▸ REQUESTS:
A. Decide whether each statement agrees with the text on library strategic planning below: (i) the plan sets out the library's goals for the next 3–5 years; (ii) the text sets a required length for a strategic plan; (iii) a mission statement should be short enough for trustees to remember. Answer yes or no for each and quote the deciding words.
B. Pick up the text on library strategic planning below at the point where it stops, and continue it in the same voice.

▸ PASSAGE PROVIDED:
================

Strategic planning "is the process of documenting and establishing a direction of your [library]—by assessing both where you are and where you’re going. The strategic plan gives you a place to record your mission, vision, and values, as well as your long-term goals and the action plans you’ll use to reach them. A well-written strategic plan can play a pivotal role in your [library's] growth and success because it tells you and your employees how best to respond to opportunities and challenges." ["What is Strategic Planning?" - The Hartford]

This formal, board-approved document puts into writing what the library's goals will be over the next 3–5 years and how the library plans to meet these goals. There is no prescription for how long your strategic plan should be. Typically, a plan has three to five goals, with measurable, S.M.A.R.T objectives for each.

The North Dakota State Library staff is happy to assist with planning for your library's future and will provide consultation and guidance as requested by the library board. Don't hesitate to reach out at or 701-328-4622.


Getting Started

Many libraries are intimidated by the idea of writing a strategic plan, assuming the process to be complicated and difficult to undertake. While certainly, some processes are more complex than others, the process can be simple depending on the needs of the organization. Don't overthink the process.

Writing, Implementing, and Promoting Your Plan

While you are creating your strategic plan, it is the perfect time to examine your vision and mission statements to determine if they still work or if they need to be updated. A mission statement should be short enough that everyone associated with the organization, including trustees, can remember it. The goal of a mission statement is to help guide the organization in the use of resources while conveying the message of what the organization is about. The vision statement is what you do, while the mission statement is how you will do it.

================

▸ SUPPLIED RECORDS:
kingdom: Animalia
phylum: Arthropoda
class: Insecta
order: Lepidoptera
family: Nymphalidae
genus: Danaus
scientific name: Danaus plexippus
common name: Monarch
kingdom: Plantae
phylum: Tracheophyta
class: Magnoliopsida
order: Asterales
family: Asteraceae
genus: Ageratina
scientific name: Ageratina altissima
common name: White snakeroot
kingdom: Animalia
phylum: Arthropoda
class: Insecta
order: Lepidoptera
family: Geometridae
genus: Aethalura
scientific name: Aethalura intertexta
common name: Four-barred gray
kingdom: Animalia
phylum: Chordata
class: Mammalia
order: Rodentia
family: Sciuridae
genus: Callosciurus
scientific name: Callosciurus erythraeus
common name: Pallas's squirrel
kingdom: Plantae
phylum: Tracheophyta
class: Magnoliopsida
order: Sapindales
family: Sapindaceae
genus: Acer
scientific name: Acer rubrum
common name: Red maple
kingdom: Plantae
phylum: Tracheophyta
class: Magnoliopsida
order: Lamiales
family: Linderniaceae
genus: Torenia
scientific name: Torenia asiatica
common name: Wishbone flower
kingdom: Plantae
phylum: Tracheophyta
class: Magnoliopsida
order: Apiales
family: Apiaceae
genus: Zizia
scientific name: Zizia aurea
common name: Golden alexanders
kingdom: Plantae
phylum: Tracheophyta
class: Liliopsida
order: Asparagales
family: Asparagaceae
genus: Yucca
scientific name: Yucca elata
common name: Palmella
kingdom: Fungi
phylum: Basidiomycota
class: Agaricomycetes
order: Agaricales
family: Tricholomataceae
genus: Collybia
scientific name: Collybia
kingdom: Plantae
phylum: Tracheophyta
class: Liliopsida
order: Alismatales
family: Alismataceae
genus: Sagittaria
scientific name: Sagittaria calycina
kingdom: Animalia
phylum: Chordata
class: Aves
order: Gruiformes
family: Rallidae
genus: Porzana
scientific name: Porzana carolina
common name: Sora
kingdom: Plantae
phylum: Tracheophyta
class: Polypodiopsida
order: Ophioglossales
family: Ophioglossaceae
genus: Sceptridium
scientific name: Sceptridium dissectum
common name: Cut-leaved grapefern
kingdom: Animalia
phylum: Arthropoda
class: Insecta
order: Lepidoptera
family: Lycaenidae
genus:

================

▸ THE RESPONSES:
A.
(i) Yes: "what the library's goals will be over the next 3–5 years"
(ii) No: "There is no prescription for how long your strategic plan should be."
(iii) Yes: "A mission statement should be short enough that everyone associated with the organization, including trustees, can remember it."

B.
Community Assessment

A community assessment is a time to gather all of the information and demographics about the library community. This includes ages, language, ethnicities, education level, employment, and more.

Conducting Research to Analyze Needs

Facilitators & Surveys

Hiring a facilitator is one method that can be used to develop a strategic plan. Larger organizations often find it useful to work with an outside facilitator. Libraries that work with a facilitator may opt to utilize surveys, focus groups or a combination of both to help inform the development of the plan.

Smaller libraries may not find the use of a facilitator to be necessary or an option they can afford. Libraries can still conduct surveys on their own. Libraries can develop the survey using free versions of Survey Monkey, Google Forms, or another method. The survey can be shared with patrons that come into the library and on the library’s website. Focus groups are also a very useful way to gather information about the community’s needs and wants from the library.

SWOT Analysis

A very common place to start the strategic planning process is to conduct a SWOT analysis (Strengths, Weaknesses, Opportunities, and Threats). Strengths and weaknesses are often internal to the organization while opportunities and threats are usually external.

When identifying your library’s strengths, questions to ask include:

  • What do you do better than anyone else?
  • What can you offer that no one else can?
  • What do others see as your strengths?

When identifying your weaknesses, ask:

  • What can you improve?
  • What should you avoid?
  • What do others see as your weaknesses?

To identify opportunities, look at trends in both the library world and in your community, region and state.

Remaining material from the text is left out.